Il arrive que des sorties passent relativement inaperçu aux yeux de la communauté, alors que leur impact sur un genre est parfois grand. Les exemples dans l’histoire ne manquent pas, et c’est ce type de phénomène qui a probablement frappé .neon, le deuxième album de Lantlôs qui fête ses cinq ans ce mois-ci. Un disque qui marquait le début de la collaboration entre Herbst et Neige, le premier s’occupant d’enregistrer la totalité des instruments, le second de poser sur l’ensemble son chant torturé, totalement différent de celui d’Alcest.
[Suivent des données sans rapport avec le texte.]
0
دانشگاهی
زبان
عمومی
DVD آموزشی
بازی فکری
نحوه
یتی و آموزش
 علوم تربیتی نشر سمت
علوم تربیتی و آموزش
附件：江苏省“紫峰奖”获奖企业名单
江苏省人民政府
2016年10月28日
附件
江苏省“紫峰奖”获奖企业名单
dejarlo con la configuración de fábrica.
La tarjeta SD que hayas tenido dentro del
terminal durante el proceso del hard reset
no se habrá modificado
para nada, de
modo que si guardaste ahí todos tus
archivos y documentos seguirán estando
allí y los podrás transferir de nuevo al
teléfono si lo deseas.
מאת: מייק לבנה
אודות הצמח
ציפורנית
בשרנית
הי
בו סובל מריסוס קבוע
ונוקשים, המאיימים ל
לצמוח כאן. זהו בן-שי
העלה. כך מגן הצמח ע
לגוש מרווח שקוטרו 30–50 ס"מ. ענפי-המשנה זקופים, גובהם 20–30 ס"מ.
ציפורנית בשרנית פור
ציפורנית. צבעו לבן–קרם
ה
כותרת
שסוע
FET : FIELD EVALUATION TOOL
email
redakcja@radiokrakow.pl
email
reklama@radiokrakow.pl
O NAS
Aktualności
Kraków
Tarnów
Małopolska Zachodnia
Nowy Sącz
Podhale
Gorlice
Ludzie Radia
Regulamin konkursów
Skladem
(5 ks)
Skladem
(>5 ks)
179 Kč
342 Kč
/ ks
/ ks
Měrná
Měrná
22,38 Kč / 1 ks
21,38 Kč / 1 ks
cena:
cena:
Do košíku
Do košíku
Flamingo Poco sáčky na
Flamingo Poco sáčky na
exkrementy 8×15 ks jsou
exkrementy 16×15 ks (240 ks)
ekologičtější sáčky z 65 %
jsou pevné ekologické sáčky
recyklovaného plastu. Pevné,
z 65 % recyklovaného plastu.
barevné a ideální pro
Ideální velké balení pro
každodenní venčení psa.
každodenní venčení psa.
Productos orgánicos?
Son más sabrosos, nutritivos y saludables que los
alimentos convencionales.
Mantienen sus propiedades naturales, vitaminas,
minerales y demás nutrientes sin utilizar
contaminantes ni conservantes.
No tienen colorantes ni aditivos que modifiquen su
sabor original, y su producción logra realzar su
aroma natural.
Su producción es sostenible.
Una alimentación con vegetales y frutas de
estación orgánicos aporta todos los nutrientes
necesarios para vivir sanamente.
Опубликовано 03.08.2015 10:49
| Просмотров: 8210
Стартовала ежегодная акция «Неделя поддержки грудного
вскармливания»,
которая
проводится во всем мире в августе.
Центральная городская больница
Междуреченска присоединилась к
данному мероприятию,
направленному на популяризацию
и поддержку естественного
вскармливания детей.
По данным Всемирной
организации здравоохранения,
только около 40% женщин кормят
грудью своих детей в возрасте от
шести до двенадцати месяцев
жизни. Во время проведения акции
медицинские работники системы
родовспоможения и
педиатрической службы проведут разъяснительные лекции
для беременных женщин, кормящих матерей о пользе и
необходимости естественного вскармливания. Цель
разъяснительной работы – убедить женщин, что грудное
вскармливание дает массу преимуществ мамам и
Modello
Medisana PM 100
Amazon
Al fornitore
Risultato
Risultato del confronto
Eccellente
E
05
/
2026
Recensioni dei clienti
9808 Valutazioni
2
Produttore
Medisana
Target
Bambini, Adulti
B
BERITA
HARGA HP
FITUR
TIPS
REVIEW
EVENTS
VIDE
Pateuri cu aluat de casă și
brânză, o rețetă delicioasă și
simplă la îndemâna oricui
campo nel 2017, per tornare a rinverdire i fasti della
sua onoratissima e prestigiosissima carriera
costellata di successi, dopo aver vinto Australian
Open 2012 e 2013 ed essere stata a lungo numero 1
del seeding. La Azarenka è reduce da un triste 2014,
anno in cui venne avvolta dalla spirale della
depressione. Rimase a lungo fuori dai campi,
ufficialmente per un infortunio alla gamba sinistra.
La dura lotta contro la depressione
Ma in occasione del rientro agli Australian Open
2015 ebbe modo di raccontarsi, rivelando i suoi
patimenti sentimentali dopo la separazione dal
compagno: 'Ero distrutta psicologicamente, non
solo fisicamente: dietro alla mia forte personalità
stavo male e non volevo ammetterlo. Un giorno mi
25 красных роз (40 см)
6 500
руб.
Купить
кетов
Vous l’aurez compris, on parle bien ici de post-black metal, un genre somme toute assez récent mais qui a ces dernières années donné naissance à un nombre incroyable de groupes, d’un niveau qualitatif souvent très bon. Seulement voilà, dans cette jungle, être bon ne suffit pas et il faut être capable de sortir le chef-d’œuvre qui fera basculer votre destin. Or c’est simple, Lantlôs réussit sur .neon à trouver l’équilibre parfait que tant de groupes ont cherché en vain à atteindre pendant des années : donner une personnalité forte et différente à chacune des chansons, tout en restituant un ensemble homogène.
La réussite de la démarche tient à un parti pris initial simplissime : enfin oser affirmer la basse comme instrument principal d’un album de black metal. Une basse qui tout au long de l’écoute nous fait connaître toutes les émotions, se faisant lente et langoureuse sur « Minusmensch » ou rapide sur «.neon ». Dans un genre musical où sont d’habitude privilégiées les ambiances froides et sombres, les Allemands injectent grâce à cela une certaine chaleur, sans pour autant lorgner vers les compositions chatoyantes d’Alcest. On est à la fois très proche et très loin du projet principal de Neige, qui chante ici comme on l’a rarement entendu chanter. Le Français hurle sa mélancolie avec cette technique de scream si particulière qu’il utilise d’habitude avec parcimonie mais qui éclate ici au grand jour sur tout un album. Les rôles sont inversés, si bien qu’on retrouve son chant clair uniquement sur « Pulse/Surreal », lorsque le duo se fait plus doux pendant quelques minutes.
Bien que la basse ait donc une place de choix sur .neon, les autres instruments ne sont pas en reste et confèrent aux compositions une atmosphère de douce mélancolie. Les mélodies jouées à la guitare par Herbst sont assez classiques du genre, mais elles finissent toujours par acquérir ce petit détail qui les rend vite inoubliables comme celle de « These Nights Were Ours », le tube de l’album auto-désigné ainsi en raison de sa brièveté. La batterie, encore assurée par Herbst (avant de laisser son compère Felix Wylezik s’en charger sur les albums suivants) est elle aussi plutôt discrète exceptée sur la chanson-titre « .neon ». Sur les autres titres, sa présence se fait surtout sentir par le biais de changements de rythmes qui font souvent chavirer l’auditeur, passant de blast beats impromptus à des rythmes bien plus lents, évoquant les batteurs de jazz.
Car oui, cet album possède bien une façade jazz indéniable, complètement assumée notamment sur le titre d’ouverture « Minusmensch », et son break basse/piano totalement hallucinant. A ce jour, Lantlôs reste un des seuls groupes à avoir osé ce mélange jazz/black metal de façon aussi maitrisée alors que bien peu ont tenté l’expérience. La prépondérance de la basse joue évidemment beaucoup dans cette impression, si bien qu’elle se diffuse un peu partout à travers le disque, de « Pulse/Surreal » à « Coma ». Profitant de la présence d’un vocaliste français, Herbst se fend également d’une composition dans notre belle langue, « Neige de Mars ». Un titre au final représentatif de l’ensemble, puisqu’il suit une progression diaboliquement simple et répétitive, mais ponctué d’un break incroyable qui redistribue totalement les cartes et donne à la chanson une émotion intense.
Avec cette sortie, Lantlôs a réussià définir un genre, que Herbst son leader expérimentera de nouveau avec plus ou moins de succès par la suite, avec et sans Neige. Ce coup de génie resté finalement assez confidentiel n’en reste pas moins un album qui marque l’auditeur du début à la fin, par ses arrangements travaillés et son ambiance caractéristique, froide mais parfois étrangement chaude et jazzy. Une expérience sensorielle atypique dans le microcosme du post-black metal et dont peu de sorties du genre sont parvenues à égaler l’intensité.